**PASSAGE SHOWN:**

The Ransom Center has awarded 56 fellowships for the upcoming year to postdoctoral, dissertation and independent researchers from around the world. The 2020-2021 fellows reflect the global stature of the Center’s collections, representing 15 U.S. states and eight countries, with more than half traveling from abroad.
While the Center remains temporarily closed due to the COVID-19 pandemic, it has remained focused on its core research and teaching mission, offering modified research services and finalizing fellowships for the coming year.
“During this current global emergency, it is reassuring to think about and anticipate that day when the Center will reopen and we will welcome these researchers,” says Stephen Enniss, Betty Brumbalow Director of the Harry Ransom Center. “Until then, these awards may serve as a reminder of the interconnectedness of that national and international research community that the Ransom Center welcomes, and a reminder of future work to come.”
This year’s research fellows will study such diverse topics as African American theater history, Victorian astrophotography, Early Modern recycled books, women’s contributions in Hollywood’s studio system, and much more.
The Center is internationally renowned for its extraordinary collections, which include nearly 1 million rare books, more than 42 million manuscripts, 5 million photographs and 100,000 works of art. Fellowships provide an opportunity for intensive scholarly research for projects that span the Center’s collections in literature, performing arts, film, photography, and art.
Over the past 30 years, the Center’s Fellowship Program has supported more than 1,270 research projects requiring extensive onsite use of its collections (read more). This research has resulted in hundreds of published books, journal articles and doctoral theses.

**EXERCISE 1:**
Transcribe the part of the Ransom Center fellowship announcement starting with "This year’s research" and going on through "and doctoral theses.".
**EXERCISE 2:**
Continue the Ransom Center fellowship announcement from the point where it stops.
The lines after this text have no part in any of the work here.

**RECORDS:**
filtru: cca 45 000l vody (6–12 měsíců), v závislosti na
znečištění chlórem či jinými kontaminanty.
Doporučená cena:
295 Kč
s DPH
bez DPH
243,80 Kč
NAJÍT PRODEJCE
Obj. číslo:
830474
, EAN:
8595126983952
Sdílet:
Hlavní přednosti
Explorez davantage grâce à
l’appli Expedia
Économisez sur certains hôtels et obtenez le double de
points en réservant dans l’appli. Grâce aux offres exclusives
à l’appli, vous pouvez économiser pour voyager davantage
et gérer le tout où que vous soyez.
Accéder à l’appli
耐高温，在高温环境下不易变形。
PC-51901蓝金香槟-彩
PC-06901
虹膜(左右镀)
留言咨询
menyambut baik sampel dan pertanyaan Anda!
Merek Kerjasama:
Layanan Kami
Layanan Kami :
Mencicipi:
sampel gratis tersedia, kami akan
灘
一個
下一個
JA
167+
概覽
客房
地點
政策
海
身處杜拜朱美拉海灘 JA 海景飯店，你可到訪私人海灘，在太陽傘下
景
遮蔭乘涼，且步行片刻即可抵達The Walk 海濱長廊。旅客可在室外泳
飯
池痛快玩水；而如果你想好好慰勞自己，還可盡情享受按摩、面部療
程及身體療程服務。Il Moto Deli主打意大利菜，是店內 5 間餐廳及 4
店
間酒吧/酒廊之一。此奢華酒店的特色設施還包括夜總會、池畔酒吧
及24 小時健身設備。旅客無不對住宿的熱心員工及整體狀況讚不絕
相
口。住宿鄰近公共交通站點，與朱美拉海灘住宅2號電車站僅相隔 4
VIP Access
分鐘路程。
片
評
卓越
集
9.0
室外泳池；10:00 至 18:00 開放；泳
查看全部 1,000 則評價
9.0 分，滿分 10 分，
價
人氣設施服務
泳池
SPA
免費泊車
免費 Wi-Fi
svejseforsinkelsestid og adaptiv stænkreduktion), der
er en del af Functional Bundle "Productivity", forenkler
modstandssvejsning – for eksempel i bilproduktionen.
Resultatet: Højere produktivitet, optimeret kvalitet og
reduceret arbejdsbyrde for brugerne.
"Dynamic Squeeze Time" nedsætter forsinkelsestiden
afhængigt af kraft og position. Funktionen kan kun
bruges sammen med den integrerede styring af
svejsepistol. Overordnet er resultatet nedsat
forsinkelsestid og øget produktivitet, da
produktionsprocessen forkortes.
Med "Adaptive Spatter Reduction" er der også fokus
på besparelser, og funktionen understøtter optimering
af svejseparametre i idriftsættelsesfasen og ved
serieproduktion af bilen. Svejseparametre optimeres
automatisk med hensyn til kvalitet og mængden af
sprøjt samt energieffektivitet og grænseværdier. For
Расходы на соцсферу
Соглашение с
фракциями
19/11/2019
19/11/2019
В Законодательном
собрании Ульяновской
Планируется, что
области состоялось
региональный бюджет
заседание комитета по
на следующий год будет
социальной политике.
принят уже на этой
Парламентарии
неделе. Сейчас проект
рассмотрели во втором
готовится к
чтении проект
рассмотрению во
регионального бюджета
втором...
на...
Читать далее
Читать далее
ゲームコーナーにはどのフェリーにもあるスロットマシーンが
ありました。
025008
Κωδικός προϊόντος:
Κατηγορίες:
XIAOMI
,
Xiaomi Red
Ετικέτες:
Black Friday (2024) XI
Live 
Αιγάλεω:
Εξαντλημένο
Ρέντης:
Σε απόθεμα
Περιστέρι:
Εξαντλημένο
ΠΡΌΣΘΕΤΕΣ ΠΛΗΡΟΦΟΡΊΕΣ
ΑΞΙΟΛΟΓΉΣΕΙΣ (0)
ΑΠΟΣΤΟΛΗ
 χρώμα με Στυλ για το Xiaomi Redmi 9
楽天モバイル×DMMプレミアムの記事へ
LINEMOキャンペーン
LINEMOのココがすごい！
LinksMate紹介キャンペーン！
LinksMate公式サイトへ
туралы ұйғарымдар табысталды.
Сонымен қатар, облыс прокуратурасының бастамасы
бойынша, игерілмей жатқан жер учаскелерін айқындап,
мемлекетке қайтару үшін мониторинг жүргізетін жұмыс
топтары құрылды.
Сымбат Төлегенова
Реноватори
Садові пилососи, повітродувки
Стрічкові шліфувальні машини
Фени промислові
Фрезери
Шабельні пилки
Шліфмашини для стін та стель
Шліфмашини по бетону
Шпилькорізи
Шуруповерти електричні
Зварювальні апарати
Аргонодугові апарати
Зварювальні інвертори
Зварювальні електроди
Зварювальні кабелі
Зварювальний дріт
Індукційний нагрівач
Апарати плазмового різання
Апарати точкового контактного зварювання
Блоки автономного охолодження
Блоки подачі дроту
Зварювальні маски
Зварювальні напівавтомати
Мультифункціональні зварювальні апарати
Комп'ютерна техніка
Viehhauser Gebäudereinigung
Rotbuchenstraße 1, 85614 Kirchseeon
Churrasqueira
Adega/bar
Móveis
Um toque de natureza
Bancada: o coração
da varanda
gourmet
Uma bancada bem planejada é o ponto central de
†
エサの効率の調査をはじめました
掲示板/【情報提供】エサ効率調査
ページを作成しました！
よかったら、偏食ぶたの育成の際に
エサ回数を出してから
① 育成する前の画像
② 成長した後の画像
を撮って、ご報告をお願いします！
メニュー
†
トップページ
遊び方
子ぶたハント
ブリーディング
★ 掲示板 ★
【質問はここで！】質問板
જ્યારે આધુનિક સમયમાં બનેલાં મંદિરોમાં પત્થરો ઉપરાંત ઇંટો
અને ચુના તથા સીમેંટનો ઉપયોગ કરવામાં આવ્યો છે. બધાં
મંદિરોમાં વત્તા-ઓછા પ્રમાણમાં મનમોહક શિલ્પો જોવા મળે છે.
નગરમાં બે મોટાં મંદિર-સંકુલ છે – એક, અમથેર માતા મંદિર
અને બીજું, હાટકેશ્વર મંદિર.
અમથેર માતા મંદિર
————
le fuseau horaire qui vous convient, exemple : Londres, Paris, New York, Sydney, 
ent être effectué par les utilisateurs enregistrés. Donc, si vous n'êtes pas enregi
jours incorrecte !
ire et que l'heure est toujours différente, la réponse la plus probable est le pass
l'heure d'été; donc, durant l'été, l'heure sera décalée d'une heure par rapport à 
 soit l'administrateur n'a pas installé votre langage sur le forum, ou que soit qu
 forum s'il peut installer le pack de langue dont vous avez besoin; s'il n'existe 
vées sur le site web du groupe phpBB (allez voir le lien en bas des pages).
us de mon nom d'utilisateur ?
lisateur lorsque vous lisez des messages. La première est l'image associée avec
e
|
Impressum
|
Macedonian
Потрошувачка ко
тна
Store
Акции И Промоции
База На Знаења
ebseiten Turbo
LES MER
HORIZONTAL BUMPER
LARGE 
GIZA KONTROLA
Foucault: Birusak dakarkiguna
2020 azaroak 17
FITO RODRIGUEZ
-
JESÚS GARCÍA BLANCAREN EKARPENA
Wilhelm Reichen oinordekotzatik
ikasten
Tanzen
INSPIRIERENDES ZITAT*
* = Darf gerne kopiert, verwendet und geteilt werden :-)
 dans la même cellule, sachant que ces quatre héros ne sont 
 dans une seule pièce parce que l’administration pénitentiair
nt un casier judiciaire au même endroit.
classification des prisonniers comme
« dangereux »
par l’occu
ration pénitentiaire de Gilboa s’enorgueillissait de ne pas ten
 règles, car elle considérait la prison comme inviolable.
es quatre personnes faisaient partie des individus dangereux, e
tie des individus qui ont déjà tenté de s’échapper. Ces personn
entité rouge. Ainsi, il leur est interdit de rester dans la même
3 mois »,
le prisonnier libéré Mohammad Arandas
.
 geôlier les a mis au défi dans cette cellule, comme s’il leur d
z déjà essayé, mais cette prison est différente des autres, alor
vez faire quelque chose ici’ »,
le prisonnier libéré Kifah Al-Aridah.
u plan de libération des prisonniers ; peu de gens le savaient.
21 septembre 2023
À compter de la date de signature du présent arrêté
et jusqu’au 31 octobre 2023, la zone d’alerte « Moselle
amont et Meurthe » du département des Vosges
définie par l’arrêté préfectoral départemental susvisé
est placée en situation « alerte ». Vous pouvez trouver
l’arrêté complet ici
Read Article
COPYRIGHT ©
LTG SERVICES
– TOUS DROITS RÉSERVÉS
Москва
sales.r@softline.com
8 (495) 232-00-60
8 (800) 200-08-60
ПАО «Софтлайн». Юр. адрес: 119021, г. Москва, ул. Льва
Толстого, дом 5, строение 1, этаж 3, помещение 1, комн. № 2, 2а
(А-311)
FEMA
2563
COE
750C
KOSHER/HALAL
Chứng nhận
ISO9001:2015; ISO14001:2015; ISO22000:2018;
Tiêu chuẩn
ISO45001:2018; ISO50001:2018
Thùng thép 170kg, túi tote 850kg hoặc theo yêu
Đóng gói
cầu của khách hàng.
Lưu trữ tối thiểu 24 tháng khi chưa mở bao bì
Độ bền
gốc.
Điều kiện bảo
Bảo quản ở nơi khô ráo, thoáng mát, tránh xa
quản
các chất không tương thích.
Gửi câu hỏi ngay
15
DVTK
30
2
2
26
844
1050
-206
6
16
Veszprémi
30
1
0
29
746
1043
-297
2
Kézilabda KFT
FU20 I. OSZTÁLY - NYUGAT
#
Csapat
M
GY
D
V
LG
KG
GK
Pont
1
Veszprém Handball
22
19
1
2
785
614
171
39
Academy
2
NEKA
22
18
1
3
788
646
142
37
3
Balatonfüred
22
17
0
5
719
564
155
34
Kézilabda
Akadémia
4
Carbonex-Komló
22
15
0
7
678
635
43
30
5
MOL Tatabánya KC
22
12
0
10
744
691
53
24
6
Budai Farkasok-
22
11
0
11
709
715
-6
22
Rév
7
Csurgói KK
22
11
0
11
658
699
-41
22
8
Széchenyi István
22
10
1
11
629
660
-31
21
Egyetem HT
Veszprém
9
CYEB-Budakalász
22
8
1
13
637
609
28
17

**RESPONSE AREA 1:**
This year’s research fellows will study such diverse topics as African American theater history, Victorian astrophotography, Early Modern recycled books, women’s contributions in Hollywood’s studio system, and much more.
The Center is internationally renowned for its extraordinary collections, which include nearly 1 million rare books, more than 42 million manuscripts, 5 million photographs and 100,000 works of art. Fellowships provide an opportunity for intensive scholarly research for projects that span the Center’s collections in literature, performing arts, film, photography, and art.
Over the past 30 years, the Center’s Fellowship Program has supported more than 1,270 research projects requiring extensive onsite use of its collections (read more). This research has resulted in hundreds of published books, journal articles and doctoral theses.

**RESPONSE AREA 2:**
Fellowship types vary, including one- to three-month fellowships, travel stipends and dissertation fellowships. Several individual donors and organizations fund the program (learn more).
“We ask questions of literature, art, film, photography, books and manuscripts, material culture and so much more, to discern and interpret and share diverse stories,” Associate Director for Research Gretchen Henderson said. “The Fellowship Program supports this activity at the Center, and research acts as a heartbeat that pulses new life into the collections. I am excited to see how these scholars contribute to this collective activity.”
Henderson was appointed last month to lead the Center’s Research Division and to oversee the Fellowship Program. She emphasizes that her vision for the program is to build more around the meaning of the word ‘fellowship’ – community.
“Fellowships offer the opportunity to engage with other fellows, to exchange work in progress, to share questions and our collective enterprise as researchers,” Henderson said. “We will be reshaping the Ransom Center’s Fellowship Program to better reflect the meaning of this word.”